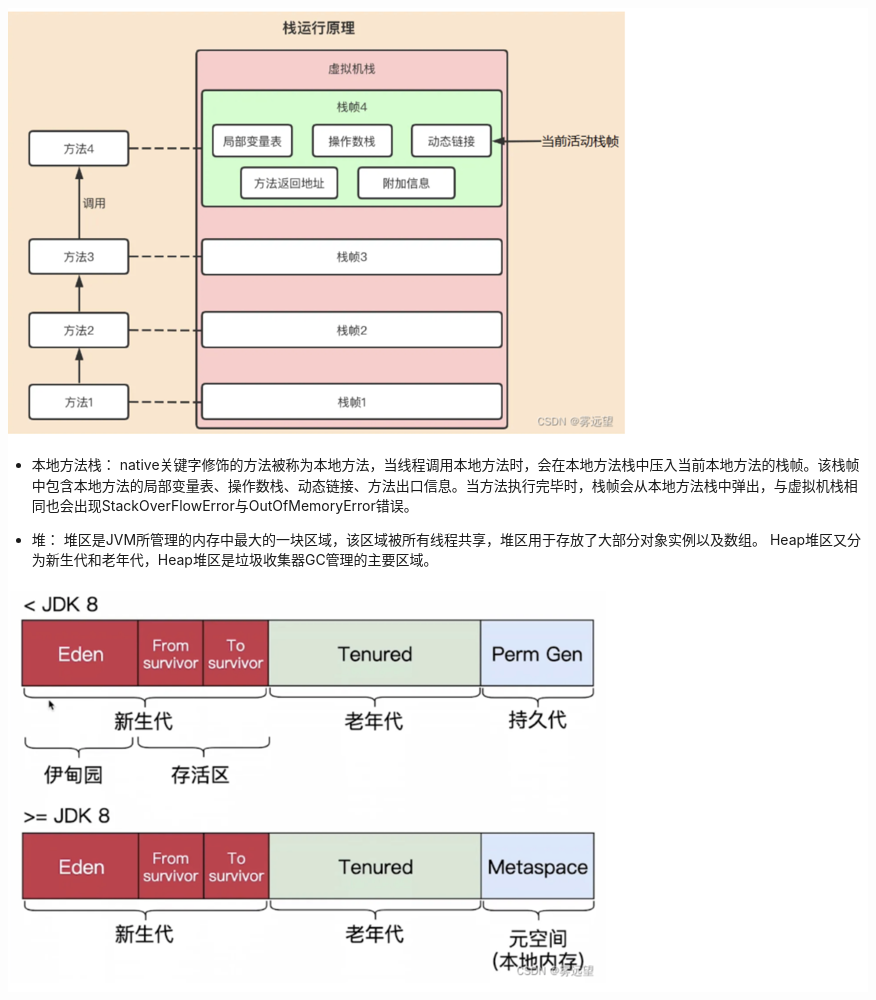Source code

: ![](/assets/2024/03/18/img_11.png)

- 本地方法栈：
  native关键字修饰的方法被称为本地方法，当线程调用本地方法时，会在本地方法栈中压入当前本地方法的栈帧。该栈帧中包含本地方法的局部变量表、操作数栈、动态链接、方法出口信息。当方法执行完毕时，栈帧会从本地方法栈中弹出，与虚拟机栈相同也会出现StackOverFlowError与OutOfMemoryError错误。

- 堆： 堆区是JVM所管理的内存中最大的一块区域，该区域被所有线程共享，堆区用于存放了大部分对象实例以及数组。
  Heap堆区又分为新生代和老年代，Heap堆区是垃圾收集器GC管理的主要区域。

![](/assets/2024/03/18/img_12.png)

→ Work request
The lines above that hold the word "assets" should be found and copied out.

→ Written response
: ![](/assets/2024/03/18/img_11.png)
![](/assets/2024/03/18/img_12.png)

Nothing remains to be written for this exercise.